La séance plénière de mardi au Sénat a été mise à profit par le président de cette Chambre haute du Parlement pour annoncer déjà la clôture de l’actuelle session extraordinaire qui avait été convoquée pour accélérer l’examen des dossiers brûlants et continuellement reportés.

Le président du Sénat, Léon Kengo wa Dondo, a annoncé pour mardi après-midi la cérémonie de clôture de la session extraordinaire de cette Chambre haute du Parlement, après un mois des travaux. C’était à l’issue de la séance plénière du jeudi 10 juillet, au cours de laquelle les sénateurs ont adopté au total, trois lois liées à la décentralisation tandis que la quatrième loi portant protection de l’enfant a été envoyée à la commission ad hoc après approbation du rapport de la Commission spéciale chargée de l’examiner.
La première loi a été adoptée par 75 voix sur les 76 sénateurs présents dans la salle de conférences internationales du Palais du peuple et une seule abstention. Elle porte sur les principes fondamentaux relatifs à la libre administration des provinces.
La deuxième loi votée également par 75 voix pour et une abstention, concerne l’organisation et le fonctionnement de la Conférence des gouverneurs de provinces. La dernière est une loi organique qui a été adoptée unanimement par les 76 sénateurs. Elle porte sur la composition, l’organisation et le fonctionnement des entités territoriales décentralisées et leurs rapports avec l’Etat et les provinces.

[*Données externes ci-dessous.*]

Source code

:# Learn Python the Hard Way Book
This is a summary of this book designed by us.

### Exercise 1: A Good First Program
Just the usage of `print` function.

Auparavant, le Sénat avait procédé à l’adoption des rapports de ces trois lois faits par les sénateurs membres de la Commission mixte paritaire Assemblée nationale/Sénat, afin d’aplanir les divergences et adopter les textes en termes identiques.
Pour ce qui est de la proposition de loi portant protection de l’enfant, il faut rappeler qu’elle a été déposée au Sénat par le gouvernement à travers le ministère en charge du Genre, Famille et Enfant. Elle comporte quelque 200 articles. Elle a été confiée, quant à elle, à la commission spéciale dont le rapport des travaux a été approuvé par la plénière. Elle vient d’être envoyée à la Commission politique, administrative et juridique qui a 48 heures pour y ajouter les amendements. Cette loi définit notamment l’enfant comme étant une personne âgée de moins de 18 ans et fixe ses droits et ses obligations.
Il ressort de ce texte entre autres que la durée de l’enregistrement d’un nouveau-né à l’état-civil sera prolongée jusqu’à 90 jours après la naissance, alors qu’actuellement cette durée n’est que trente de jours. Il est prévu aussi la création des tribunaux pour enfants, lesquels ont droit à la protection contre toutes formes de violences et d’exploitation. Après le vote des lois relatives à la décentralisation, le président du Sénat a vivement remercié les sénateurs estimant qu’ils ont posé un acte de portée patriotique, dans la mesure où le doute planait dans la salle avec l’absence des députés du MLC et que l’on se demandait si le quorum allait être atteint.